Triton is a python-like language to define ML math operations that run efficiently on hardware accelerators like GPUs or TPUs. OpenAI open sourced it. If there's a particular math operation you have a unique need for in your model, and it hasn't already been implemented by some other library, and it's important for efficiency, you'd probably write it in triton these days. It'll be compiled to an intermediate representation, then to an efficient runtime.
The course linked deals with "MLSys", or "ml systems". That means using GPUs and other hardware accelerators efficiently to run ML math operations on one or more computers.
95% of working ML engineers will never need to write Triton, and will be more than satisfied with PyTorch. Many more ML engineers will, nevertheless, write Triton code, because it is interesting, fun, easy, and people are impressed when you tell them you did.
Hosting pytorch models efficiently is currently awkward, because there's no clear winner in the ecosystem. ONNX is a way of representing model graphs in a framework-agnostic way. Other systems can interpret ONNX graphs to do inference. So sometimes, when someone wants to host a pytorch model, they turn it into an ONNX model and run it with an efficient runtime on CPUs or GPUs.
This is incorrect. Triton has literally no path to TPU and it has always been open source because it was Philippe Tillet's PhD project (OAI simply hired Philippe).
> 95% of working ML engineers will never need to write Triton, and will be more than satisfied with PyTorch.
Maybe 95% of hobbyist ML engineers but professional ML engineers are absolutely writing Triton day-to-day (eg FB has an army of such people). Even if you're not writing Triton you're still using Triton through inductor.
> because it is interesting, fun, easy, and people are impressed when you tell them you did
Professionals write Triton not for any of the reasons you mentioned but for the same reason they wrote CUDA kernels prior: it's a path to peak performance for their specific workloads (where stock PyTorch kernels have mediocre performance).

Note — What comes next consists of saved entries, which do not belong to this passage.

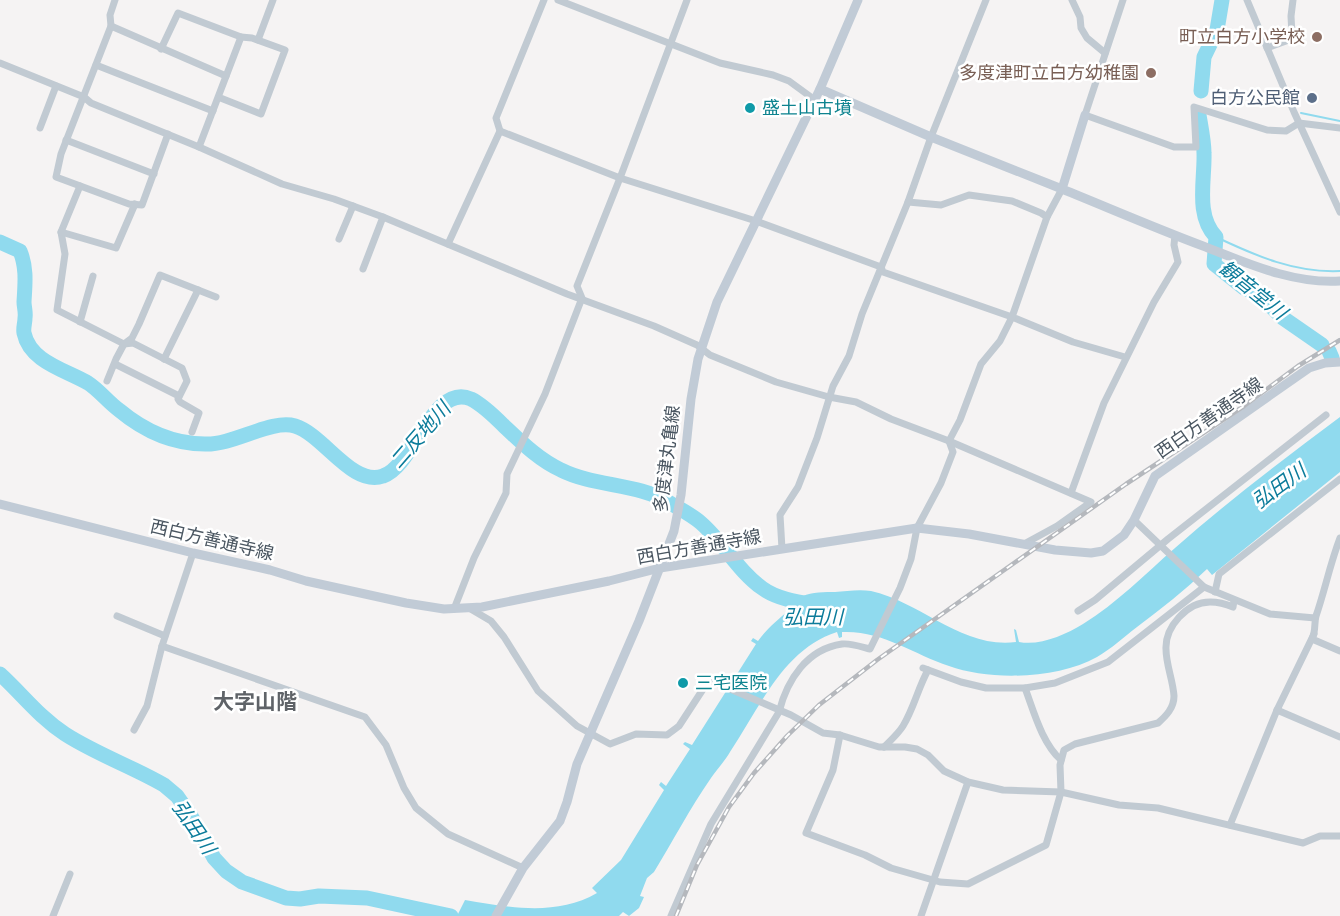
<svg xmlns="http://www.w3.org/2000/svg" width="1340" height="916" font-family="Barlow,'Noto Sans JP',sans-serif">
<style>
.water{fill:#90daee}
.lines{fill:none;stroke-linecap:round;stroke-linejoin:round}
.stream{stroke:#90daee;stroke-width:2}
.river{stroke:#90daee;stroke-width:15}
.street{stroke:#c1cad2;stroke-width:7}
.secondary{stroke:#c1cbd6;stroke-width:9}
.rail-casing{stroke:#b5b8bd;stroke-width:4.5}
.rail{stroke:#fff;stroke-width:2;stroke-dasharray:7;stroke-linecap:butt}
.education-dot{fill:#8d6e63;stroke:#fff;stroke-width:2}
.service-dot{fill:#5c6f8a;stroke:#fff;stroke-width:2}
.culture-dot{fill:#0f9aa8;stroke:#fff;stroke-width:2}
.labels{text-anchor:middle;stroke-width:5;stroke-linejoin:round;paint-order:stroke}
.education-label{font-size:18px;fill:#785e54;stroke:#fff;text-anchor:end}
.service-label{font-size:18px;fill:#4e5e75;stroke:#fff;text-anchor:end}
.culture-label{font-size:18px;fill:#0d838f;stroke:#fff;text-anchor:start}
.street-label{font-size:18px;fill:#4a5661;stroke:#fff}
.water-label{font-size:20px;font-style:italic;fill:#0c7c9b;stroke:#fff}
.quarter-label{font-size:21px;font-weight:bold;fill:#5f6368;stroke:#fff}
</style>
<rect width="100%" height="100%" fill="#f5f3f3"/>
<!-- water -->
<path class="water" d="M1340 417V472L1212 575 1207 569C1185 590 1161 609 1137 627 1124 637 1111 649 1097 657 1058 679 990 681 949 666 913 654 882 630 842 632V637L839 638 837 632C783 649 759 709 730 752 725 761 717 769 711 778 690 808 673 841 654 872L647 878 640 896 644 897 639 908 629 916 623 912 619 916H457L465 900C512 908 557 916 597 893L592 888 621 860 664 790 659 785 661 782 666 786 690 749 683 744 685 742 692 745 756 644 751 641 753 638 758 641C769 626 777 621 790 609 794 606 798 599 803 596 811 592 826 592 835 592 846 591 860 589 871 591 921 602 962 649 1016 642L1014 629 1016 630 1019 642C1040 646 1065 635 1083 624 1117 603 1145 574 1175 548 1227 502 1284 459 1340 417Z"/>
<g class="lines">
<!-- stream -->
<g class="stream">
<polyline points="1301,113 1340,121"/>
<path d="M1216 237C1256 256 1295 273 1340 271"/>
</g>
<!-- river -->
<g class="river">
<polyline points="1201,91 1204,57 1217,30 1222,0"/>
<path d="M1199 115C1201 127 1204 141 1204 153 1205 180 1195 215 1216 237L1214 264 1244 288 1259 295 1283 318 1322 345"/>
<path d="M0 242 20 251C27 268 25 284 24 302 24 307 26 312 25 318 25 323 23 328 24 333 30 362 66 370 88 383 99 390 108 402 119 410 143 430 173 444 205 444 234 445 271 419 295 426 324 435 352 487 383 476 414 466 433 382 471 399 483 405 494 416 503 425 521 442 539 460 561 470 595 487 638 483 670 503 680 509 692 515 701 523 723 542 738 571 762 588 777 599 798 602 816 605"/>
<polyline points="1329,351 1332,358"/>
<path d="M0 674C22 694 39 717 65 734 96 754 131 766 164 785L177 796 191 816 214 858 226 871 242 882 286 898 300 899 319 896 367 898 451 916"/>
</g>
<!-- street -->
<g class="street">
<polyline points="115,0 110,15 111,26 61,154 56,177 129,204 142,205 168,134"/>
<polyline points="558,0 720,63 773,75 789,81 815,100"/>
<polyline points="1072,0 1080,17 1081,28 1087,38 1105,53"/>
<polyline points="1123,0 1085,115 1174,147 1196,147 1194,107 1267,130 1286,131 1299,123 1340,128"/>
<polyline points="1247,0 1294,112 1340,212"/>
<polyline points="111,26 226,76"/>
<polyline points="258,40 273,0"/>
<polyline points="1267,48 1286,41 1292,35 1291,16 1293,0"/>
<polyline points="161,49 178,13 241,37"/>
<polyline points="0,63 84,97 91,103 199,147 282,184 334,199 383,217 567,294 654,326 697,345 710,355 776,382 829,397 856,402 891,419 949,441 1091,502 1057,526 1024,544"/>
<polyline points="96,65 213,111"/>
<polyline points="40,128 56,86"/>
<polyline points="500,131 620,178 756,221 881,267 883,272 1012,317 1073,342 1125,357"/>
<polyline points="66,140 154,174"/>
<polyline points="199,147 241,37 252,38 285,50 261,114 218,97"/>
<polyline points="80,186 61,232 65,254 57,310 124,344 133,343 182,368 187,381 178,399 180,402 199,413 192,432"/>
<polyline points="908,202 941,205 969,195 1012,201 1041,213 1047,217"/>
<polyline points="61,232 116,248 135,204"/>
<polyline points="339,239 353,206"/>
<polyline points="448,244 500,131 496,118 544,0"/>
<polyline points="363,269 383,217"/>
<polyline points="80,322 93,276"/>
<polyline points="164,359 198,290"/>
<polyline points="115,364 179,396"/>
<polyline points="107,381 116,359 124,344 132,338 139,324 160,275 216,297"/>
<polyline points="1071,493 1104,403 1154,302 1178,262 1174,245 1175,235"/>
<polyline points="1134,520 1204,587 1270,614 1315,618"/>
<path d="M1340 538C1330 564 1325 590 1316 616 1314 623 1316 631 1312 639L1340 651"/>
<polyline points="782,549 780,515 798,487 817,438 833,386 849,356 862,314 908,202 931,137 986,0"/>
<polyline points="1215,592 1219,574 1340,479"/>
<polyline points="469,608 491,621 504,637 538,691 577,726 610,744 636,734 667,735 679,726 709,680 791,715 823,733 840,735 879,747 905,747 917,749 928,755 944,771 968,782 1003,790 1061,792 1119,805 1158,808 1303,843 1320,836 1340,836"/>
<polyline points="454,609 474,558 506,493 507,474 545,394 582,298 577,286 620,178 687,0"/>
<polyline points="1078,611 1095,600 1168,539 1326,415"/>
<polyline points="117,616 165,636"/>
<polyline points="162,646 365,717 386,745 404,788 416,808 448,834 523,868"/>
<polyline points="923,668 961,682 986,688 1025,688 1055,683 1108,662 1204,587"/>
<path d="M1025 688C1034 712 1042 743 1061 760"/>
<polyline points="1277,710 1340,737"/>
<polyline points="134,730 147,706 162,646 193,553"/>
<path d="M840 735 833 770 806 833 865 855 891 868 940 882 968 884 1046 845 1061 792 1060 765 1064 750 1075 744 1158 723C1166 716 1174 708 1174 696 1173 680 1166 665 1166 649 1165 627 1187 602 1210 602 1217 602 1226 604 1233 607L1234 601"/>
<path d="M884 747C890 741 898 734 903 726 914 708 918 688 928 670"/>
<polyline points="1230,825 1277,710 1314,634"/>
<polyline points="53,916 70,874"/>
<path d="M671 916 711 824 779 712C787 680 807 649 842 644 851 643 862 647 870 649L900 588 911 559 917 528 941 483 953 452 949 441 960 420 981 364 1000 341 1012 317 1047 217 1062 189"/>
<polyline points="921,916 968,782"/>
</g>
<!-- secondary -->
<g class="secondary">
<polyline points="820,89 931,137 1062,189"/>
<path d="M1085 115 1062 189C1109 208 1155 228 1203 246 1247 263 1292 284 1340 281"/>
<polyline points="0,504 193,553 270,570 306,581 406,603 444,609 482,607 609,581 660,568 917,528 969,534 1055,550 1091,553 1103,551 1124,535 1134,520 1155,476 1309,368 1325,363 1340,362"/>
<polyline points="496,916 523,868 560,821 567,802 577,764 639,621 674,531 681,495 691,399 698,359 717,302 820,89 858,0"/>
</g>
<!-- rail casing -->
<g class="rail-casing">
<polyline id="rail" points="676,916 697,865 729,807 754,773 787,736 819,705 877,660 1126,484 1244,406 1298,366 1340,340"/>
</g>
<!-- rail -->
<use href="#rail" class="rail"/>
</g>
<!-- markers -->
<g class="education-dot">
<circle cx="1317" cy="37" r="6"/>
<circle cx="1151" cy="73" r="6"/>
</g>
<circle class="service-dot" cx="1312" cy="98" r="6"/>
<g class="culture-dot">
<circle cx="750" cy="108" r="6"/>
<circle cx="683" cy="683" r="6"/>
</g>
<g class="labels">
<!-- education labels -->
<g class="education-label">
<text x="1305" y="43">町立白方小学校</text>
<text x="1139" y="79">多度津町立白方幼稚園</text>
</g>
<!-- service labels -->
<g class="service-label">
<text x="1300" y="104">白方公民館</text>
</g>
<!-- culture labels -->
<g class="culture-label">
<text x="762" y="114">盛土山古墳</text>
<text x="695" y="689">三宅医院</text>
</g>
<!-- street labels -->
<g class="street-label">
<text transform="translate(1209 418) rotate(-35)" y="6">西白方善通寺線</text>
<text transform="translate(667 459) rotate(-83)" y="6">多度津丸亀線</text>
<text transform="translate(212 540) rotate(13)" y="6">西白方善通寺線</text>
<text transform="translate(699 547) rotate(-10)" y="6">西白方善通寺線</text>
</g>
<!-- water labels -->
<g class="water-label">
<text transform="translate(1253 290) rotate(39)" y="7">観音堂川</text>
<text transform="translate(420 435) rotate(-49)" y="7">二反地川</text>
<text transform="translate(1279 486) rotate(-36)" y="7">弘田川</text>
<text x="813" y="624">弘田川</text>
<text transform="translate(194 827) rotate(56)" y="7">弘田川</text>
</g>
<!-- quarter labels -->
<g class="quarter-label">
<text x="255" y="709">大字山階</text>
</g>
</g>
</svg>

Everything after "Pipelining GEMM with TMA" (inclusive) is specific to NVIDIA. Which is fine but the title (of the guide itself) is clearly misleading.
misleading?
> the title (of the guide itself) is clearly misleading.
...
> title: the distinguishing name of a written, printed, or filmed production
do you understand now? or do i need to also define for you the word misleading?
I spent months, months of late nights watching commits to nvfuser and shit, I wrote a SASS decompiler instrumented everything trying to learn Blackwell.
This is the first time I've seen something so clean, just a real work of scholarship on it.
My hat is off to the authors and the contribution it represents.
If I would caution a reader anything it's that the 2CTA (sm_100 sm_110) patterns here are different on 1CTA in important ways and it's not a better / worse thing, they are good for different workloads.
Really outstanding work. I proves q lot of this in lean4 and published but I got lazy short of really doing the pedagogical work.
This is what you should be starting with if you want to max out 2CTA gear, it's immaculate.